Future of New Jersey Jobs with Pharmaceutical Company Unsure

Yet another pharmaceutical company has recently announced that it will be leaving the Garden state. Roche has decided to relocate to the Bay Area in California and will be closing it’s facility located in Nutley. The company did not say how many New Jersey jobs will be lost when it leaves, but currently employees 374 people in the area.

“It is a reminder that the competition most important to New Jersey is not that with New York and Pennsylvania, but that this is a global competition for pharmaceutical jobs and investments,” said Daniel Levine, who is the former assistant state treasure in the Jim McGreevey and Richard Codey gubernatorial administrations.

Levine believes that New Jersey’s greatest competition for high-end pharmaceutical jobs in the U.S. is coming from California, Massachusetts and Maryland. “None of these states are low-cost places to operate, so the types of roles they tend to attract are in high-end R&D, executive management and other high-paying professional positions,” he explained. Levine is currently an executive at ADP, Inc, a Roseland business services company.

To make matters worse, there has been a growing percentage of clinical trials and pharmaceutical contract research and manufacturing operations outsourced to various overseas locations. In addition to this, half of the top 10 pharmaceutical companies in the U.S. are subsidiaries of European owned companies. Novartis, GlaxoSmithKline, Roche, sanofi-aventis and AstraZeneca are all in this group.

Roche’s decision its headquarters to San Francisco was announced at the same time as the company’s plans to purchase the remainder of Genentech Inc. James Hughes, who is the dean of Rutgers University’s Edward Bloustein School of Planning and Public Policy in New Brunswick, says that Roche already owns 56 percent of Genentech and are planning to take it over because they view its research as the future of the company. Despite the move, Roche plans to continue to grow its research and development operations in New Jersey.

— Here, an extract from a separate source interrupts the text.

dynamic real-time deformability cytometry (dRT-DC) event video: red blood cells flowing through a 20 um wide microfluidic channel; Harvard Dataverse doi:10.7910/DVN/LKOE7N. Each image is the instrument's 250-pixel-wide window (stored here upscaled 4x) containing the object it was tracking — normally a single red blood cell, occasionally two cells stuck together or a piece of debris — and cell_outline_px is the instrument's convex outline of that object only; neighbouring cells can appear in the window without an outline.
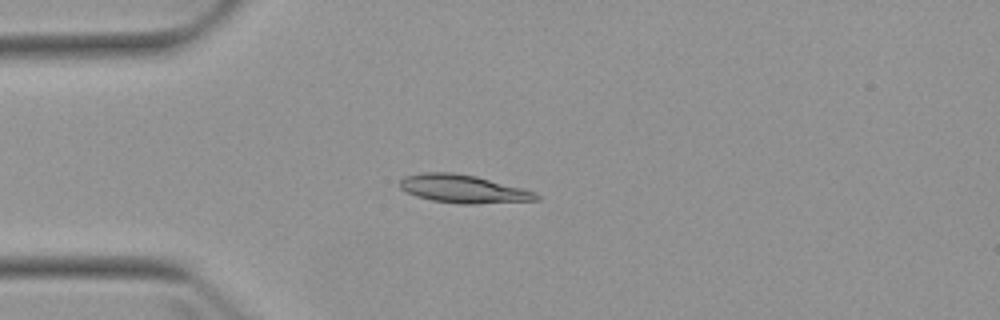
{"species": "Egyptian fruit bat (a non-hibernating species)", "species_latin": "Rousettus aegyptiacus", "temperature_condition": "warm", "stored_images_in_passage": 2, "camera_frame_rate_fps": 3000, "um_per_image_px": 0.085, "animal": {"sex": "female"}, "frame": {"image": 1, "passage_image": 2, "time_ms": 1.333, "image_size_px": [1000, 320], "cell_outline_px": [[540, 200], [476, 204], [460, 204], [432, 200], [416, 196], [400, 188], [400, 180], [404, 176], [424, 172], [452, 172], [476, 176], [536, 192], [540, 196]], "centroid_in_image_um": [39.38, 16.06], "position_along_channel_um": 45.6, "area_um2": 22.31}}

Gov. Jon S. Corzine reacted positively to this news, saying that in exchange for losing administrative jobs to California, New Jersey will receive more research and development positions. “It is clearly a recognition of New Jersey’s status as the medicine chest to the nation and the top-notch work force that is available in the state.”

Senator Joseph Kyrillos was less than happy about Roche’s decision. He has called upon the governor to schedule a special session this summer devoted to considering a package of economic and stimulus bills. In a recent statement Kyrillos said that New Jersey “must have a world-class economic development strategy, or risk losing high-pay businesses such as Roche.”

During the first half of this year, New Jersey pharmaceutical companies have done away with 1,375 jobs, according to notices filed with the state’s Department of Labor and Workforce Development. According to Hughes, the state’s share of the industry has dropped from 20.2 percent in 1990 to 13.7 percent last year.